▶ **AUFGABE 1**
Schreiben Sie aus dem Textauszug alles von „Dresden/Chemnitz/Leipzig - Die“ bis hinunter zu „jederzeit wieder umkehren.“ wortgetreu ab.
▶ **AUFGABE 2**
Um wie viel sind die Preise für Benzin und Diesel laut dem Textauszug zurückgegangen?

▶ **TEXTAUSZUG**
::::::::::
Dresden/Chemnitz/Leipzig - Die sächsischen Industrie- und Handelskammern (IHK) fordern angesichts weiterhin hoher Kraftstoff- und Energiepreise schnelle Entlastungen für Unternehmen und Verbraucher. Zwar sind die Preise an den Tankstellen zuletzt leicht gesunken, aus Sicht der Wirtschaft bleibt die Lage jedoch angespannt.
Nach aktuellen Daten sind die Preise für Benzin und Diesel um rund drei Cent pro Liter zurückgegangen. Hintergrund ist ein vorübergehender Rückgang der Ölpreise, der auf eine leichte Entspannung im Konflikt zwischen den USA und dem Iran zurückgeführt wird.
Experten weisen jedoch darauf hin, dass sich Veränderungen auf dem Ölmarkt oft zeitverzögert auf die Preise an den Tankstellen auswirken. Zudem könne sich die Entwicklung jederzeit wieder umkehren.
::::::::::
▶ **Einträge aus einer Datenquelle**
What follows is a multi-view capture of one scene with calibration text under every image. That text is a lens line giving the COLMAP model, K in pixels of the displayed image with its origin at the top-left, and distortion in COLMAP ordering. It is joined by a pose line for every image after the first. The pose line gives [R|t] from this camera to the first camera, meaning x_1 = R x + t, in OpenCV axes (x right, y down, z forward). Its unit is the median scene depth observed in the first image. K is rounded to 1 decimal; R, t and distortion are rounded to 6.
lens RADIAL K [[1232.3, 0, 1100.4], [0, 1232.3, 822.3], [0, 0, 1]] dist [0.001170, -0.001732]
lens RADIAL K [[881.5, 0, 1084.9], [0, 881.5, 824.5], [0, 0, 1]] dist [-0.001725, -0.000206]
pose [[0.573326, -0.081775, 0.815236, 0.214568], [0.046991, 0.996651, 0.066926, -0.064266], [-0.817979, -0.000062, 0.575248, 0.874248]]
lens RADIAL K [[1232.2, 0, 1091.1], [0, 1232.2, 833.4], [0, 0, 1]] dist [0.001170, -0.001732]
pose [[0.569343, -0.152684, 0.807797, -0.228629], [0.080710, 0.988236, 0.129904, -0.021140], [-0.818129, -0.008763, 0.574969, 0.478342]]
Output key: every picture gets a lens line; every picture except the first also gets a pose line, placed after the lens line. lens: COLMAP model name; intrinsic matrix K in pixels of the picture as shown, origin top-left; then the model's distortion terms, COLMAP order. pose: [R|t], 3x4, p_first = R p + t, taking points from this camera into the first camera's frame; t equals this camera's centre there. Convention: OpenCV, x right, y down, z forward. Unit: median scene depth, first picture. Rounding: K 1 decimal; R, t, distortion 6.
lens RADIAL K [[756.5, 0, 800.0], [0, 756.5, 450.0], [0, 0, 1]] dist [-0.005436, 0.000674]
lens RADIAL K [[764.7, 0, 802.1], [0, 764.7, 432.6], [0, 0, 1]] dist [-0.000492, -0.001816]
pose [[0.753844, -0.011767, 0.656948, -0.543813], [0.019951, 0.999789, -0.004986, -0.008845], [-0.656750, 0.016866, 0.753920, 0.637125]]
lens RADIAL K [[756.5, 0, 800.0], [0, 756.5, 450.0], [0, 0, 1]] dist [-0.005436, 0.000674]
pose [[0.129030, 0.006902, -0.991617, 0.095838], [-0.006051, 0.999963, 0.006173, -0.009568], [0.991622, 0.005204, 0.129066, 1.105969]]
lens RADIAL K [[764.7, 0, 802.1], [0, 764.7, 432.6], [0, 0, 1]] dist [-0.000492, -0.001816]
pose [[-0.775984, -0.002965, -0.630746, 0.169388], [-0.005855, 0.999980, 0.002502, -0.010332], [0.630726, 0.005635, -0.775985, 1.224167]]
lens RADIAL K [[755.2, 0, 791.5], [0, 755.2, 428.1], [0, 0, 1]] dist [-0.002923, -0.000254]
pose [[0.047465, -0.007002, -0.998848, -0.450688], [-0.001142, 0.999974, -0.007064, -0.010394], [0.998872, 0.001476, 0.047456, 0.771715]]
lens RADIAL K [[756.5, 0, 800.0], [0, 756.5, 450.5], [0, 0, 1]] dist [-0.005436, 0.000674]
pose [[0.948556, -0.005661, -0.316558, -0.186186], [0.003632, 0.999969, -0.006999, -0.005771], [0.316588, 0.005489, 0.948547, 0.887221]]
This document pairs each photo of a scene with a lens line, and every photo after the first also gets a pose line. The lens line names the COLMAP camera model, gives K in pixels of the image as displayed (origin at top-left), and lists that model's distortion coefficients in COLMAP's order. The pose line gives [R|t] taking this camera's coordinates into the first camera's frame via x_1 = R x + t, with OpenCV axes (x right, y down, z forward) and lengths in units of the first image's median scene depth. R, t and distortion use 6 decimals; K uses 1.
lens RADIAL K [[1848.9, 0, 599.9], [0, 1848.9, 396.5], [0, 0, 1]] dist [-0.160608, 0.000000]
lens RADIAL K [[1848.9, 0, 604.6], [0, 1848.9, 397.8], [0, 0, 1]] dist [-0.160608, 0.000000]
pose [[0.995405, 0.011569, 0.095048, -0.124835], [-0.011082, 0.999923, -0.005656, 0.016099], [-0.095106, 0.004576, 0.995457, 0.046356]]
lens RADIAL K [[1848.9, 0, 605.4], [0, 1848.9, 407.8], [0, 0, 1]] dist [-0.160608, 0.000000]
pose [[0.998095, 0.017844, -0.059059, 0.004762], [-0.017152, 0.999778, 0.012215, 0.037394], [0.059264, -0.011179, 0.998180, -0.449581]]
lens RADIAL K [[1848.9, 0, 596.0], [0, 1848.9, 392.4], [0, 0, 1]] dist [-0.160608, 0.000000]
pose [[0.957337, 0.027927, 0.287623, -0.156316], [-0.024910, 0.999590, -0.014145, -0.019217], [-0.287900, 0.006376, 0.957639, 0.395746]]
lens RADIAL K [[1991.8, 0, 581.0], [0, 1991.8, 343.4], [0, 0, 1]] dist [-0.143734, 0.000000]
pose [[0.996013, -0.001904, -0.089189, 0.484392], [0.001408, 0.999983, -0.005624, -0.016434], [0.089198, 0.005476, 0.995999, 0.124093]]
::::::::::
▶ **ANTWORT 1**
Dresden/Chemnitz/Leipzig - Die sächsischen Industrie- und Handelskammern (IHK) fordern angesichts weiterhin hoher Kraftstoff- und Energiepreise schnelle Entlastungen für Unternehmen und Verbraucher. Zwar sind die Preise an den Tankstellen zuletzt leicht gesunken, aus Sicht der Wirtschaft bleibt die Lage jedoch angespannt.
Nach aktuellen Daten sind die Preise für Benzin und Diesel um rund drei Cent pro Liter zurückgegangen. Hintergrund ist ein vorübergehender Rückgang der Ölpreise, der auf eine leichte Entspannung im Konflikt zwischen den USA und dem Iran zurückgeführt wird.
Experten weisen jedoch darauf hin, dass sich Veränderungen auf dem Ölmarkt oft zeitverzögert auf die Preise an den Tankstellen auswirken. Zudem könne sich die Entwicklung jederzeit wieder umkehren.

▶ **ANTWORT 2**
Um rund drei Cent pro Liter.